Task directions: Retype the lines below word for word, starting at the line that contains "m=43, how copy" and ending at the last line of the records.

───── Extracted material ─────

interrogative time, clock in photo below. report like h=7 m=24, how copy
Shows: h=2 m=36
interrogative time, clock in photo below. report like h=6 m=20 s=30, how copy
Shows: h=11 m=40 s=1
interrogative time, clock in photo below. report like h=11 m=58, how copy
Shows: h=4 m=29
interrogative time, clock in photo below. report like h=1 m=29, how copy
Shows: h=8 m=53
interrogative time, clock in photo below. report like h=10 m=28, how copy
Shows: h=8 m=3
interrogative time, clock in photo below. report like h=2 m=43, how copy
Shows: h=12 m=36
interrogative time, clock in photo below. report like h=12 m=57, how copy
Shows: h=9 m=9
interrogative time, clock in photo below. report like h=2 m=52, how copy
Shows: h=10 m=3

─────

Finished task:
interrogative time, clock in photo below. report like h=2 m=43, how copy
Shows: h=12 m=36
interrogative time, clock in photo below. report like h=12 m=57, how copy
Shows: h=9 m=9
interrogative time, clock in photo below. report like h=2 m=52, how copy
Shows: h=10 m=3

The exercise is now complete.